A High Court judge has granted relief from sanctions, after a law firm blamed pressure of work for late service of evidence in a Russian libel case.
Despite the absence of a good reason for the breach, Mr Justice Warby said: “Compliance is not an end in itself. A more nuanced approach is required.”
Warby J said an important point clarified by the ruling in Denton was that “a serious default for which there was no good reason would not always lead to the refusal of relief from sanctions”.
The court heard that the claimant’s solicitors, West End firm Hamlins, had served evidence on the defendants three to four hours after the deadline in a Russian libel dispute in which the claimant was accused of fabricating evidence, conspiracy to murder, and bribery and corruption.
Warby J described as “straightforward, but unimpressive” the reasons put forward by the claimant’s counsel for the breach.
“In short, a combination of late finalisation, mistakenly prioritising the filing of papers with the court over service on the defendant, and oversight due to other work.”
Warby J said counsel for the claimant was right to accept that “it is no excuse that the solicitors had too much work on” and “no good reason” was provided for the breach.
However, he said the claimant should be granted relief from sanctions on the grounds, as the court observed in Denton, that there were “degrees of seriousness”.
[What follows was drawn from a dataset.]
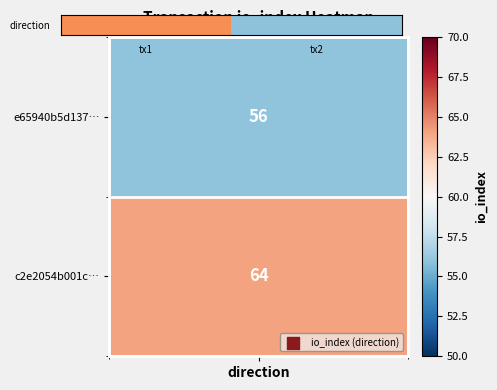

Rank the categories by value from lowest to highest.

tx1, tx2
Delivering judgment in Sloutsker v Romanova  EWHC 545 (QB), the judge described the breach as “far from being at the extreme end of the scale” and said it was not deliberate.
“Apart from necessitating the application for relief – the costs of which will inevitably be borne by the claimant – the breach has not had any or any serious effects on the efficient progress or the cost of this litigation, or any other litigation.”
Concluding on the relief from sanctions point, Mr Justice Warby said the claimant should be relieved from sanctions for serving evidence “some four working hours late”.
The allegations complained of in the case concerned Alexei Kozlov, a former business associate of the claimant, Vladimir Sloutsker. The defendant, Olga Romanova, is a journalist and Mr Kozlov’s wife. She made the allegations in a blog post, many of which were republished on a variety of Russian websites.
Warby J estimated that the online articles “reached as many as 60,000 readers in this jurisdiction”, while a radio programme was probably heard by several thousand more.
He concluded that the claim involved a “real and substantial tort” in this jurisdiction, and England was “clearly the appropriate place in which to try the claim”.